Nous ne voulons pas seulement dire que les anciennes sociétés qui ont donné naissance à ces religions sont aujourd’hui disparues mais aussi que les états d’esprit de ces époques ne peuvent même plus être imaginés aujourd’hui et nous en donnons la démonstration avec les revenants…

Bien des auteurs affirment que les religions actuelles sont, directement et continûment, les héritières de celles du passé et certains, en particulier les religieux eux-mêmes, croient que les religions actuelles peuvent être identiques à celles du passé, y compris très ancien, y compris des milliers d’années avant Jésus pour certaines religions !

L’idéalisme des religions peut laisser penser que, sans les fondements réels d’une société, on peut maintenir des croyances en l’état mais cela n’a pas de sens…

Nous allons tenter de montrer, au contraire, que cela est impossible : que des éléments fondamentaux des anciennes religions n’existent plus, dans la pensée des hommes et aussi dans la réalité qu’ils vivent.

La première raison, elle est fondamentale, pour laquelle les anciennes religions sont déjà disparues, même si leurs copies semblent bien vivantes est le fondement principal de toutes ces religions à savoir non la crainte de dieu mais la peur du retour des morts sur terre. C’est au point que la plupart des gens ignorent qu’un tel sentiment ait existé et aité été déterminant pour guider toutes les anciennes générations. La raison en est simple : la signification de ce « retour des morts » a disparu. Les anciennes générations humaines croyaient au cycle de la nature et à la résurrection car cela correspondait à ce qu’ils vivaient en tant que chasseurs-cueilleurs. Ils pensaient l’homme comme partie de ce cycle naturel de mort et résurrection. Pour eux, dialecticiens spontanés, la vie et la mort n’étaient pas seulement opposées mais aussi inséparables, indispensables l’une à l’autre. Sans la mort de la plante pas de nouvelle plante. Sans la mort de l’animal pas de vie de l’homme. Mais il fallait aussi porter du respect aux animaux (et donc aux hommes) morts. Nous sommes très loin de comprendre cela car, pour nous, la vie est le contraire diamétral de la mort et inversement. Comme le bien était inséparable du mal. Dans ces anciens temps, les hommes avaient conscience, en rêvant, en pensant, en réfléchissant qu’il n’existait pas seulement leur conscience mais aussi autre chose : l’inconscient qui fait rêver, qui fait imaginer, qui fait inventer, qui fait créer. Ils n’opposaient pas l’âme et le corps mais les mêlaient sans cesse. Par contre, la mort était, selon eux, le moment où l’âme qui quitte un corps pour en trouver un autre. Et, dans cette période du cycle, l’âme pouvait être captée par des esprits, des bons ou des mauvais. Les âmes captées par les diables se retournaient contre les vivants… Il était donc indispensable de s’assurer que les âmes suivent le bon chemin après leur mort et il fallait bien respecter tous les actes d’après la mort.

Dans l’expression religieuse classique « il est mort, paix à son âme », nous avons aujourd’hui oublié et perdu une bonne partie de ce qui était l’ancienne signification selon laquelle son corps était mort mais son âme, elle, se promenait et pouvait être en paix ou ne pas l’être et ce souhait qu’elle reste en paix signifiait tout autant qu’elle laisse en paix les vivants !

DONNÉES FOURNIES:

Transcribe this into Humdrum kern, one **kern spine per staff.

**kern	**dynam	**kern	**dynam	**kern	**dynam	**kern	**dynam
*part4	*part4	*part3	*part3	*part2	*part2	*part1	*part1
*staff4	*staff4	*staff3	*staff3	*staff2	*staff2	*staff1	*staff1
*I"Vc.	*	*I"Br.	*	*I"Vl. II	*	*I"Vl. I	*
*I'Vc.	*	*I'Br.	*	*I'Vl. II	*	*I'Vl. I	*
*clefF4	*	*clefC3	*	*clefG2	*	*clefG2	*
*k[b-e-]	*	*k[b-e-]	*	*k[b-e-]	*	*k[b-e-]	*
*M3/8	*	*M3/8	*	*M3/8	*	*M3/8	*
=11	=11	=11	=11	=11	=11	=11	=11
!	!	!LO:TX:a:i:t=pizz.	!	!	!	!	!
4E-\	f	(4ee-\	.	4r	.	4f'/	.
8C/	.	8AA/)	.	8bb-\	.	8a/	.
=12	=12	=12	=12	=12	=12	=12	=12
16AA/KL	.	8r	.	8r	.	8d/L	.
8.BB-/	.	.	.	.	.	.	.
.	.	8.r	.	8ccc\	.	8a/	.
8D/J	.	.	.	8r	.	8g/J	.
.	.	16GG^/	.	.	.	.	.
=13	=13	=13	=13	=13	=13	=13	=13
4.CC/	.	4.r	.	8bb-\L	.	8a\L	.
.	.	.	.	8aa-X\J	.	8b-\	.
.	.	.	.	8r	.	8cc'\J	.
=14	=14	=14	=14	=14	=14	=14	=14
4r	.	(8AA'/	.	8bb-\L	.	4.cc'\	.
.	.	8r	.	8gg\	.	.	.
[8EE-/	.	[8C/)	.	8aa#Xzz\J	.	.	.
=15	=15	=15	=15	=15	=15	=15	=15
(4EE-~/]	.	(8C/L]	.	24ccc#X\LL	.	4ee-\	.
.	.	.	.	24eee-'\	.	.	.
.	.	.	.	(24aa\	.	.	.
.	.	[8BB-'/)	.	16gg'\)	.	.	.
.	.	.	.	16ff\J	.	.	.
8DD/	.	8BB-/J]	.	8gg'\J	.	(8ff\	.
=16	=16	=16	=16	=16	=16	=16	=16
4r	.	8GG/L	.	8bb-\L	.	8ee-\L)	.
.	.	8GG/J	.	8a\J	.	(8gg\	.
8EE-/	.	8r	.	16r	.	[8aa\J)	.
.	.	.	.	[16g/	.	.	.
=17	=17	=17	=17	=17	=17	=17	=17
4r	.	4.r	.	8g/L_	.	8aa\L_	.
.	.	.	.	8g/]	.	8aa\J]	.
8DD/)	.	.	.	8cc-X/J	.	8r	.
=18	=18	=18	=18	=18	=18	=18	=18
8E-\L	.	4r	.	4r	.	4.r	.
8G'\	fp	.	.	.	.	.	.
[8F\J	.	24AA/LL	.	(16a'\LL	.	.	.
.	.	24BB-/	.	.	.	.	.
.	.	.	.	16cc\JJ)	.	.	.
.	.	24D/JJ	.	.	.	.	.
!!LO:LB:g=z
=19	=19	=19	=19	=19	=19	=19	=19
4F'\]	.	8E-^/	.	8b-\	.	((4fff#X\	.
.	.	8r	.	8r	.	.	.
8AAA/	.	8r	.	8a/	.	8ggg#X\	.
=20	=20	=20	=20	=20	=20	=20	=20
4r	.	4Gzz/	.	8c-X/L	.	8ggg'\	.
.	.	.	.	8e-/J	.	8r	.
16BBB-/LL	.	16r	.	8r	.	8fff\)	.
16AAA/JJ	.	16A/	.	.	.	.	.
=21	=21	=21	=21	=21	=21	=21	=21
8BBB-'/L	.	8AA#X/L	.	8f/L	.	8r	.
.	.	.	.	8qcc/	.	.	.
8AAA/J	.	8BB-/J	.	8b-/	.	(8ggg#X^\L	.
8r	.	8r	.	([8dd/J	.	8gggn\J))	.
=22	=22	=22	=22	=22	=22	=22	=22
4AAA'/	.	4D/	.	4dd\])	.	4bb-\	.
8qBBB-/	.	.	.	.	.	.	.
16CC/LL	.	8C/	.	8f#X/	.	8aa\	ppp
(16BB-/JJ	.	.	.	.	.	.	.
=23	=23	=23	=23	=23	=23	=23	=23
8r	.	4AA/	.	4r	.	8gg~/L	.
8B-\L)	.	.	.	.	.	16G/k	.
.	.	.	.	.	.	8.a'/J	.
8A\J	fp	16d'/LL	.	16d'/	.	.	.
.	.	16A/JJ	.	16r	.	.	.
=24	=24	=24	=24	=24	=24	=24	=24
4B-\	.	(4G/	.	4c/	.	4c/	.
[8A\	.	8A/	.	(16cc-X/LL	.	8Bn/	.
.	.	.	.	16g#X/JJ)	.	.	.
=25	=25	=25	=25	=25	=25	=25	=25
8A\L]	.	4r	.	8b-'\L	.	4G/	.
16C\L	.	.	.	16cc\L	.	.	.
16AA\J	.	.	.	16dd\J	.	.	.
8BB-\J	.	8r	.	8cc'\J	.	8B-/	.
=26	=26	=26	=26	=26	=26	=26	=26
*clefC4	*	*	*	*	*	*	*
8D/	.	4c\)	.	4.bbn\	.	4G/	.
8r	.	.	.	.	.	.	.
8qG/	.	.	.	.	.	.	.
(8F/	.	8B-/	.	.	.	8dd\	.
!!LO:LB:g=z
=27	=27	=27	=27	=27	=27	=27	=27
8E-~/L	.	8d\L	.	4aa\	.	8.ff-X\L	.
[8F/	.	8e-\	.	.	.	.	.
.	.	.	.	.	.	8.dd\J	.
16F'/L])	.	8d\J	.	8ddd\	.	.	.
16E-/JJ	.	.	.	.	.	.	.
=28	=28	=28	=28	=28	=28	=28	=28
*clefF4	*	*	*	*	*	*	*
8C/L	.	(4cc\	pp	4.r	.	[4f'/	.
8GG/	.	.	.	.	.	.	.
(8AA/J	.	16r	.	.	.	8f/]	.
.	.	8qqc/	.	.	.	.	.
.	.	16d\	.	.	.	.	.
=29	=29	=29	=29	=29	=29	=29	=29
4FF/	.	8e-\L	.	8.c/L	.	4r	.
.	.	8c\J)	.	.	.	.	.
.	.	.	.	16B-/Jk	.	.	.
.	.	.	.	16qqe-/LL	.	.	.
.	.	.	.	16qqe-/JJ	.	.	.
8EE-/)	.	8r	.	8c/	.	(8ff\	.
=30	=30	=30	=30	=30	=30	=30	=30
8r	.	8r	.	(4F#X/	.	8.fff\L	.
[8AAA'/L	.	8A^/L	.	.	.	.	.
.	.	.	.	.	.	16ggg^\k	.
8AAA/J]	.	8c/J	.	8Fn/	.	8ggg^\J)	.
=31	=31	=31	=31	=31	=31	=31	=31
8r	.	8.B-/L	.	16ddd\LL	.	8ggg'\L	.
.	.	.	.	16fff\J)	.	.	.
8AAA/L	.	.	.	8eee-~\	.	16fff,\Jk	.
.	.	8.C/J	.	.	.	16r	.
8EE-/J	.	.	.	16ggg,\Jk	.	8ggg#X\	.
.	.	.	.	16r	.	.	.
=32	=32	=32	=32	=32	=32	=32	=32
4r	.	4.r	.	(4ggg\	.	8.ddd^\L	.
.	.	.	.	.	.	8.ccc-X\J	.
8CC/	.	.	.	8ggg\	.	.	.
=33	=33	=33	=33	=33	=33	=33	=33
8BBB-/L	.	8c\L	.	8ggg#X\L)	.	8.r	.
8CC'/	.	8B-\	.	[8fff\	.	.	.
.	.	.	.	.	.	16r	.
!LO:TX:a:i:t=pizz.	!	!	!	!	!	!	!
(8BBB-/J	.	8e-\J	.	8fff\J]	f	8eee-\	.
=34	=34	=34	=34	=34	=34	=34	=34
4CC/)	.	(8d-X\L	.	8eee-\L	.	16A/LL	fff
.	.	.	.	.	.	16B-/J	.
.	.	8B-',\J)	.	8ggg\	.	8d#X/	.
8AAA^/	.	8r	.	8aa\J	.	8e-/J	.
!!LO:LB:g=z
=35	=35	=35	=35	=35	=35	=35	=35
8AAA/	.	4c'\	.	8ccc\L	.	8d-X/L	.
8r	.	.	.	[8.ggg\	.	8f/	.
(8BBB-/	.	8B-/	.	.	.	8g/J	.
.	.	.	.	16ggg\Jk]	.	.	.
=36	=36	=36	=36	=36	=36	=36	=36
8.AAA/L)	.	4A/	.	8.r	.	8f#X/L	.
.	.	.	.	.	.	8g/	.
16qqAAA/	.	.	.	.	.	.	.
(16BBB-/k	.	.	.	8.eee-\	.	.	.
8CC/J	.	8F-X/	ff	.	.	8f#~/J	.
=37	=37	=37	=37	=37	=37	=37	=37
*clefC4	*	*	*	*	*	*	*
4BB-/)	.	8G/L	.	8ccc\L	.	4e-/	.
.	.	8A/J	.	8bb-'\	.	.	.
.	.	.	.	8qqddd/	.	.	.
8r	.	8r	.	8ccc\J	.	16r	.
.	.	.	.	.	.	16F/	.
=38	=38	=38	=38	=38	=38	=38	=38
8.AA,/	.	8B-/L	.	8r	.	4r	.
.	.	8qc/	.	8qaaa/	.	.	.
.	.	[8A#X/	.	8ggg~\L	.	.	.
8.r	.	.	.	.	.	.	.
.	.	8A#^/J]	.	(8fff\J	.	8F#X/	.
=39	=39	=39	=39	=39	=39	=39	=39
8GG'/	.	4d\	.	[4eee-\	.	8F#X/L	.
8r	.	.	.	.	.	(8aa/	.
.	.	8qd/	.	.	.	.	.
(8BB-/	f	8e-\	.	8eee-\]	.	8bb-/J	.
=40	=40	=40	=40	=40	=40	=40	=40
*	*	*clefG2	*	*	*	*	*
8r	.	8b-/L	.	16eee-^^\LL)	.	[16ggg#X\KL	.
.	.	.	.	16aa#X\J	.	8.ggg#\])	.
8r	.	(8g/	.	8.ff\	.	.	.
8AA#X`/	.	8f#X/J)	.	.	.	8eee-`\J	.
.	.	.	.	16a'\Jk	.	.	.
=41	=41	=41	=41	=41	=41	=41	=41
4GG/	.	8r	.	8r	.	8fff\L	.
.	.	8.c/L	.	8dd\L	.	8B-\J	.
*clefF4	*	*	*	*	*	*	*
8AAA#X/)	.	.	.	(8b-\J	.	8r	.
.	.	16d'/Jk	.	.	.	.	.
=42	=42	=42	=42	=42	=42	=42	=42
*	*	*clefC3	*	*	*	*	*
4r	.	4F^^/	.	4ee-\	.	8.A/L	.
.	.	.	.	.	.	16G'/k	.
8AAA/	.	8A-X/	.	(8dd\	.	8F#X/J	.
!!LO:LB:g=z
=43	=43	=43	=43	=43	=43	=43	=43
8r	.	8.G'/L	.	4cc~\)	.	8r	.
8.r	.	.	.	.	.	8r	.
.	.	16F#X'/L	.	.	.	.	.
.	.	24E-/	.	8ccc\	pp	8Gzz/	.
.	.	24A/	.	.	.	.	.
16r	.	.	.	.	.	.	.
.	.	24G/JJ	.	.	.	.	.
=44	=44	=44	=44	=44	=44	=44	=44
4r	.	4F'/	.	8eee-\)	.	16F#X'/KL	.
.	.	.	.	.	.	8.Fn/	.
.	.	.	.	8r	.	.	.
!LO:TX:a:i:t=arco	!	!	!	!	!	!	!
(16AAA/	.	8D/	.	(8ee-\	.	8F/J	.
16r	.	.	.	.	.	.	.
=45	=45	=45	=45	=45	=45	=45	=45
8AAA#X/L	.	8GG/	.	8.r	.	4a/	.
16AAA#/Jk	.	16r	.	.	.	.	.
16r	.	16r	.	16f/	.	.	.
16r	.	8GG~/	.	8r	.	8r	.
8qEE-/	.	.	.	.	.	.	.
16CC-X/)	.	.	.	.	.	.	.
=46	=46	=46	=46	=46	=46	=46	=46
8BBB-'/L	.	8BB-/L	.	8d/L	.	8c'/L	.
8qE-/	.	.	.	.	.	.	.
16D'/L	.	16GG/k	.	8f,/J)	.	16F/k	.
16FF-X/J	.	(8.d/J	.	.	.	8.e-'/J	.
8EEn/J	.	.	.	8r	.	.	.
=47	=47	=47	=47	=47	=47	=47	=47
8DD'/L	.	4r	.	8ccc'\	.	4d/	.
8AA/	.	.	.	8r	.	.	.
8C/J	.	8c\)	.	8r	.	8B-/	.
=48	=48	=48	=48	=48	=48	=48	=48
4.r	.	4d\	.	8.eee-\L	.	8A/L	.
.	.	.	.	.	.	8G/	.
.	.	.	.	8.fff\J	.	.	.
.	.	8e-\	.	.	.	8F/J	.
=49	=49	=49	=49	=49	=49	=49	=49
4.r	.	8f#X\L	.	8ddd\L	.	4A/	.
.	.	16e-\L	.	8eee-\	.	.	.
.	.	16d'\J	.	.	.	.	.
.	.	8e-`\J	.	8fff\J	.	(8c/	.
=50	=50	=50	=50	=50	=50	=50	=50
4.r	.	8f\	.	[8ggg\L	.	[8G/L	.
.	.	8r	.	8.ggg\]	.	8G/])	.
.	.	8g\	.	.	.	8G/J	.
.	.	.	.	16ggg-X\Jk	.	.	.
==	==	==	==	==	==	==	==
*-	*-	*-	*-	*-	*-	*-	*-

CONSIGNE A:
Comptez les lignes des entrées qui contiennent la chaîne « kern » et donnez seulement ce nombre.
CONSIGNE B:
Rédigez la suite de l'extrait sur les anciennes religions et la peur du retour des morts, à partir de sa dernière phrase.

RÉPONSE RÉDIGÉE A:
2

RÉPONSE RÉDIGÉE B:
La plupart des gens affirment que les Egyptiens étaient très religieux, comme si cela avait le même sens que les religions pratiquées de nos jours, et en veulent pour preuve les monuments religieux mais ils ignorent que le but de ces monuments était de fixer l’âme des morts et de les empêcher de revenir hanter les vivants.

Autre exemple : lorsqu’un défunt est installé dans son linceul et que les hommes prient auprès de lui, juste après sa mort, certaines religions entourent le corps de bougies. Pourquoi faire ? Pour éviter que les mauvais esprits ne s’emparent du mort et ne s’en servent pour revenir attaquer les vivants ! Cette interprétation elle-même est tellement disparue qu’elle st souvent inconnue, y compris de ceux qui disposent les bougies.

Les maisons hantées, les fantômes, les revenants sont très très loin de nos esprits modernes au point que l’immense majorité n’y voient que des films…

Manipuler les morts, craindre les morts, être pris par l’esprit des morts, tout cela ne fait nullement référence à des sentiments courants dans la population du monde moderne.

C’était pourtant un problème considéré comme réel par l’immense majorité des populations de l’antiquité et du moyen-âge. Aujourd’hui, ce sont des superstitions considérées comme arriérées par le plus grand nombre. Au moins dans les pays riches et développés et dans les villes…

Aujourd’hui, la plupart des gens ignorent que la peur de l’enfer et du diable était, le plus souvent, liée au risque que les morts reviennent tirer les vivants par les pieds et les entraînent avec eux…. !!!!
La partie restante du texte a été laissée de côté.